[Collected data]
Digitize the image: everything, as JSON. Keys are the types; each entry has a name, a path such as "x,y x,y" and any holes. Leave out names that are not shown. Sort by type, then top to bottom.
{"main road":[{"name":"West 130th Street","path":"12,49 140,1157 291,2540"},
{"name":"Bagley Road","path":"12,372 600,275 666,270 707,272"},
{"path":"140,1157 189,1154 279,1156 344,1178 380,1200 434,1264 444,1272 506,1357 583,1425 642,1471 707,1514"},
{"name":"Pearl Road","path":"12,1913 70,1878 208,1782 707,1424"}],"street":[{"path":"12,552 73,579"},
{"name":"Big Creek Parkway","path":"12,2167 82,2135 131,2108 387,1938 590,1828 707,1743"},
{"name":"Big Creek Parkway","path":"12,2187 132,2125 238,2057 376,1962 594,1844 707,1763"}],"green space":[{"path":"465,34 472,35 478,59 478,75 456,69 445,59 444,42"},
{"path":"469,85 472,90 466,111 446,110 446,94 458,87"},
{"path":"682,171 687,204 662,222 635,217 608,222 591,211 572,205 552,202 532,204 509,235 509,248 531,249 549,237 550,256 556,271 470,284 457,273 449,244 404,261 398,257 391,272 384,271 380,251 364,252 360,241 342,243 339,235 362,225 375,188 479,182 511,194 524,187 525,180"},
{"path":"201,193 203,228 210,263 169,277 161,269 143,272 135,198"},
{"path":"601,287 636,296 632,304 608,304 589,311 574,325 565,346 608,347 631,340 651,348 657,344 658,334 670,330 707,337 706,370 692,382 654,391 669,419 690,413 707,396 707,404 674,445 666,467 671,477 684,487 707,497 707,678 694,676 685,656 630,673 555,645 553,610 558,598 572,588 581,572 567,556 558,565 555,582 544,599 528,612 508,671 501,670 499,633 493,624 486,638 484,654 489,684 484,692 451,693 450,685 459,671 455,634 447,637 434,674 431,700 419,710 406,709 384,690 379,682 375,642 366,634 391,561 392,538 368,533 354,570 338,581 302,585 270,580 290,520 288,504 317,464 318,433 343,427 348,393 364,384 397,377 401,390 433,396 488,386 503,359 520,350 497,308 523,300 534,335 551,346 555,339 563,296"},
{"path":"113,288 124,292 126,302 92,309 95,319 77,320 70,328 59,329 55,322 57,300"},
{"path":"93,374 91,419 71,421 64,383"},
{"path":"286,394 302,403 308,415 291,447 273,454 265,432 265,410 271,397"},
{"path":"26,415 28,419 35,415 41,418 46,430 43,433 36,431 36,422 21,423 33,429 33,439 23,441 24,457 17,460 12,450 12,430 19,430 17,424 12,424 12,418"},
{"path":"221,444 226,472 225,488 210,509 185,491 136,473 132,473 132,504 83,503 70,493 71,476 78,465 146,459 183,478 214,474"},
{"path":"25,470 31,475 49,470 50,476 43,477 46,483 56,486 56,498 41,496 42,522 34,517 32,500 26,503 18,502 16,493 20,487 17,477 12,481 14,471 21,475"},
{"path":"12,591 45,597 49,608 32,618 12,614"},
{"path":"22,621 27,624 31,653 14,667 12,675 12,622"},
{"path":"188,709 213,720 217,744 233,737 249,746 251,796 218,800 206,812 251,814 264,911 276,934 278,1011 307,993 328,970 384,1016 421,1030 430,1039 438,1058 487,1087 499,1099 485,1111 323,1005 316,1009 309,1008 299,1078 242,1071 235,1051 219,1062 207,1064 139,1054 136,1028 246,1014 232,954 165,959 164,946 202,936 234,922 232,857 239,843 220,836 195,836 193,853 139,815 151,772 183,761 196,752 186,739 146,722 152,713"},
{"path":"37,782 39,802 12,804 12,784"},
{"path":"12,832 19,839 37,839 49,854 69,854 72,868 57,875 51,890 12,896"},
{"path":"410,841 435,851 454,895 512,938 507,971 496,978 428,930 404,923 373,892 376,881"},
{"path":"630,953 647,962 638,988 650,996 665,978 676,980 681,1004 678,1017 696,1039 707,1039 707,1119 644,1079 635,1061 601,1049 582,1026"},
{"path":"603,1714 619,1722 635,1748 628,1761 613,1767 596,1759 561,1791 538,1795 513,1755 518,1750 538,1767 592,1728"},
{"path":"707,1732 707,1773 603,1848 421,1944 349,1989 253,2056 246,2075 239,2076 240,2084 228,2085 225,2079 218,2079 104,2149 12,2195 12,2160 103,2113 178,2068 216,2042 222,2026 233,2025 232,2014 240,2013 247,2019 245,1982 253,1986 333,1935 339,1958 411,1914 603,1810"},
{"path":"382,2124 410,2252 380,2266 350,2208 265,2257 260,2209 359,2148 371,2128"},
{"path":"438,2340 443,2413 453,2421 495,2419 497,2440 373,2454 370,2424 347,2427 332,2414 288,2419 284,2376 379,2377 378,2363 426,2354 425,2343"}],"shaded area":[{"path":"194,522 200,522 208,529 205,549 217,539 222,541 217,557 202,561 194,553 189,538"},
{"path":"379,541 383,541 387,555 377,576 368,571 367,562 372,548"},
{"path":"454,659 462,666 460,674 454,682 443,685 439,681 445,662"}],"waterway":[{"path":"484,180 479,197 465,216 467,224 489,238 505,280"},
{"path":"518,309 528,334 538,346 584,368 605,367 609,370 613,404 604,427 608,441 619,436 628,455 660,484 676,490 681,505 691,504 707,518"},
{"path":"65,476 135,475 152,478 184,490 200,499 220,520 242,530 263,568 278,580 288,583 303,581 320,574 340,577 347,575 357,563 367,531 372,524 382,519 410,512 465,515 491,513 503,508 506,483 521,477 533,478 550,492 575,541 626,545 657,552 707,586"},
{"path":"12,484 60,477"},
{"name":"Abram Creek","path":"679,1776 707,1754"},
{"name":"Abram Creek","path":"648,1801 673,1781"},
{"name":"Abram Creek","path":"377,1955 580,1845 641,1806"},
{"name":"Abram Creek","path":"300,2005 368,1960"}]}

Task details
Output the data above exactly, please, line for line.

Answer box
Digitize the image: everything, as JSON. Keys are the types; each entry has a name, a path such as "x,y x,y" and any holes. Leave out names that are not shown. Sort by type, then top to bottom.
{"main road":[{"name":"West 130th Street","path":"12,49 140,1157 291,2540"},
{"name":"Bagley Road","path":"12,372 600,275 666,270 707,272"},
{"path":"140,1157 189,1154 279,1156 344,1178 380,1200 434,1264 444,1272 506,1357 583,1425 642,1471 707,1514"},
{"name":"Pearl Road","path":"12,1913 70,1878 208,1782 707,1424"}],"street":[{"path":"12,552 73,579"},
{"name":"Big Creek Parkway","path":"12,2167 82,2135 131,2108 387,1938 590,1828 707,1743"},
{"name":"Big Creek Parkway","path":"12,2187 132,2125 238,2057 376,1962 594,1844 707,1763"}],"green space":[{"path":"465,34 472,35 478,59 478,75 456,69 445,59 444,42"},
{"path":"469,85 472,90 466,111 446,110 446,94 458,87"},
{"path":"682,171 687,204 662,222 635,217 608,222 591,211 572,205 552,202 532,204 509,235 509,248 531,249 549,237 550,256 556,271 470,284 457,273 449,244 404,261 398,257 391,272 384,271 380,251 364,252 360,241 342,243 339,235 362,225 375,188 479,182 511,194 524,187 525,180"},
{"path":"201,193 203,228 210,263 169,277 161,269 143,272 135,198"},
{"path":"601,287 636,296 632,304 608,304 589,311 574,325 565,346 608,347 631,340 651,348 657,344 658,334 670,330 707,337 706,370 692,382 654,391 669,419 690,413 707,396 707,404 674,445 666,467 671,477 684,487 707,497 707,678 694,676 685,656 630,673 555,645 553,610 558,598 572,588 581,572 567,556 558,565 555,582 544,599 528,612 508,671 501,670 499,633 493,624 486,638 484,654 489,684 484,692 451,693 450,685 459,671 455,634 447,637 434,674 431,700 419,710 406,709 384,690 379,682 375,642 366,634 391,561 392,538 368,533 354,570 338,581 302,585 270,580 290,520 288,504 317,464 318,433 343,427 348,393 364,384 397,377 401,390 433,396 488,386 503,359 520,350 497,308 523,300 534,335 551,346 555,339 563,296"},
{"path":"113,288 124,292 126,302 92,309 95,319 77,320 70,328 59,329 55,322 57,300"},
{"path":"93,374 91,419 71,421 64,383"},
{"path":"286,394 302,403 308,415 291,447 273,454 265,432 265,410 271,397"},
{"path":"26,415 28,419 35,415 41,418 46,430 43,433 36,431 36,422 21,423 33,429 33,439 23,441 24,457 17,460 12,450 12,430 19,430 17,424 12,424 12,418"},
{"path":"221,444 226,472 225,488 210,509 185,491 136,473 132,473 132,504 83,503 70,493 71,476 78,465 146,459 183,478 214,474"},
{"path":"25,470 31,475 49,470 50,476 43,477 46,483 56,486 56,498 41,496 42,522 34,517 32,500 26,503 18,502 16,493 20,487 17,477 12,481 14,471 21,475"},
{"path":"12,591 45,597 49,608 32,618 12,614"},
{"path":"22,621 27,624 31,653 14,667 12,675 12,622"},
{"path":"188,709 213,720 217,744 233,737 249,746 251,796 218,800 206,812 251,814 264,911 276,934 278,1011 307,993 328,970 384,1016 421,1030 430,1039 438,1058 487,1087 499,1099 485,1111 323,1005 316,1009 309,1008 299,1078 242,1071 235,1051 219,1062 207,1064 139,1054 136,1028 246,1014 232,954 165,959 164,946 202,936 234,922 232,857 239,843 220,836 195,836 193,853 139,815 151,772 183,761 196,752 186,739 146,722 152,713"},
{"path":"37,782 39,802 12,804 12,784"},
{"path":"12,832 19,839 37,839 49,854 69,854 72,868 57,875 51,890 12,896"},
{"path":"410,841 435,851 454,895 512,938 507,971 496,978 428,930 404,923 373,892 376,881"},
{"path":"630,953 647,962 638,988 650,996 665,978 676,980 681,1004 678,1017 696,1039 707,1039 707,1119 644,1079 635,1061 601,1049 582,1026"},
{"path":"603,1714 619,1722 635,1748 628,1761 613,1767 596,1759 561,1791 538,1795 513,1755 518,1750 538,1767 592,1728"},
{"path":"707,1732 707,1773 603,1848 421,1944 349,1989 253,2056 246,2075 239,2076 240,2084 228,2085 225,2079 218,2079 104,2149 12,2195 12,2160 103,2113 178,2068 216,2042 222,2026 233,2025 232,2014 240,2013 247,2019 245,1982 253,1986 333,1935 339,1958 411,1914 603,1810"},
{"path":"382,2124 410,2252 380,2266 350,2208 265,2257 260,2209 359,2148 371,2128"},
{"path":"438,2340 443,2413 453,2421 495,2419 497,2440 373,2454 370,2424 347,2427 332,2414 288,2419 284,2376 379,2377 378,2363 426,2354 425,2343"}],"shaded area":[{"path":"194,522 200,522 208,529 205,549 217,539 222,541 217,557 202,561 194,553 189,538"},
{"path":"379,541 383,541 387,555 377,576 368,571 367,562 372,548"},
{"path":"454,659 462,666 460,674 454,682 443,685 439,681 445,662"}],"waterway":[{"path":"484,180 479,197 465,216 467,224 489,238 505,280"},
{"path":"518,309 528,334 538,346 584,368 605,367 609,370 613,404 604,427 608,441 619,436 628,455 660,484 676,490 681,505 691,504 707,518"},
{"path":"65,476 135,475 152,478 184,490 200,499 220,520 242,530 263,568 278,580 288,583 303,581 320,574 340,577 347,575 357,563 367,531 372,524 382,519 410,512 465,515 491,513 503,508 506,483 521,477 533,478 550,492 575,541 626,545 657,552 707,586"},
{"path":"12,484 60,477"},
{"name":"Abram Creek","path":"679,1776 707,1754"},
{"name":"Abram Creek","path":"648,1801 673,1781"},
{"name":"Abram Creek","path":"377,1955 580,1845 641,1806"},
{"name":"Abram Creek","path":"300,2005 368,1960"}]}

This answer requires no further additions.